_Directions for this task_. Your output should consist solely of the lines from the one holding "Desa Braja Kencana Jadi Desa Penyangga" to the end of the records below, inclusive, reproduced exactly and free of pictures.

[Collected data]
==========

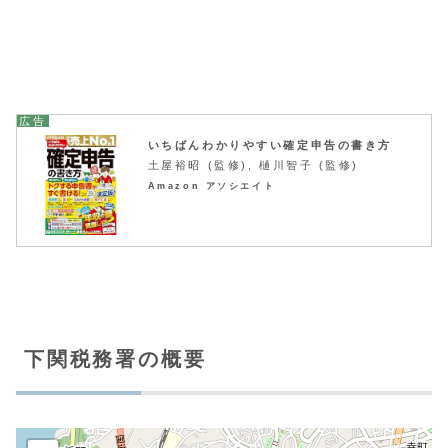
いちばんわかりやすい確定申告の書き方
土屋裕昭 (監修), 樋川智子 (監修)
Amazon アソシエイト
下関税務署の概要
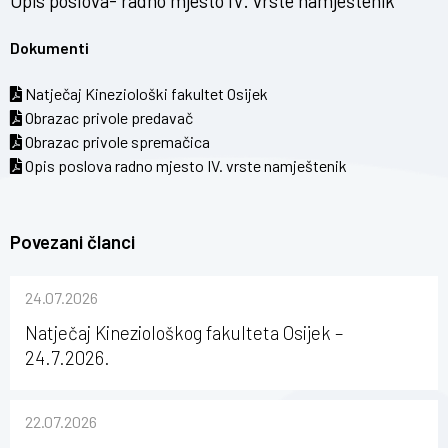
Opis poslova- radno mjesto IV. vrste namještenik
Dokumenti
Natječaj Kineziološki fakultet Osijek
Obrazac privole predavač
Obrazac privole spremačica
Opis poslova radno mjesto IV. vrste namještenik
Povezani članci
24.07.2026
Natječaj Kineziološkog fakulteta Osijek –
24.7.2026.
22.07.2026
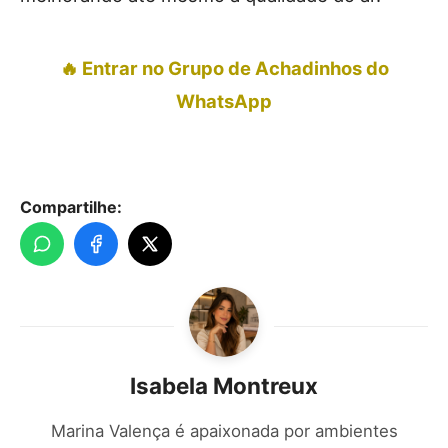
🔥 Entrar no Grupo de Achadinhos do
WhatsApp
Compartilhe:
Isabela Montreux
Marina Valença é apaixonada por ambientes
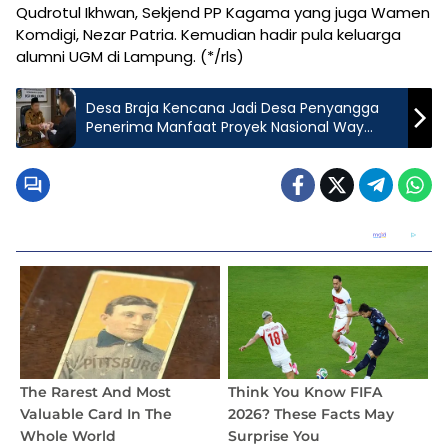
Qudrotul Ikhwan, Sekjend PP Kagama yang juga Wamen
Komdigi, Nezar Patria. Kemudian hadir pula keluarga
alumni UGM di Lampung. (*/rls)
Desa Braja Kencana Jadi Desa Penyangga
Penerima Manfaat Proyek Nasional Way
Kambas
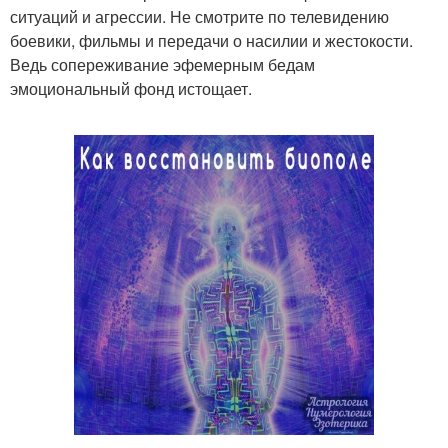
ситуаций и агрессии. Не смотрите по телевидению
боевики, фильмы и передачи о насилии и жестокости.
Ведь сопереживание эфемерным бедам
эмоциональный фонд истощает.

==========

_Answer to the exercise_.
Desa Braja Kencana Jadi Desa Penyangga
Penerima Manfaat Proyek Nasional Way
Kambas
ситуаций и агрессии. Не смотрите по телевидению
боевики, фильмы и передачи о насилии и жестокости.
Ведь сопереживание эфемерным бедам
эмоциональный фонд истощает.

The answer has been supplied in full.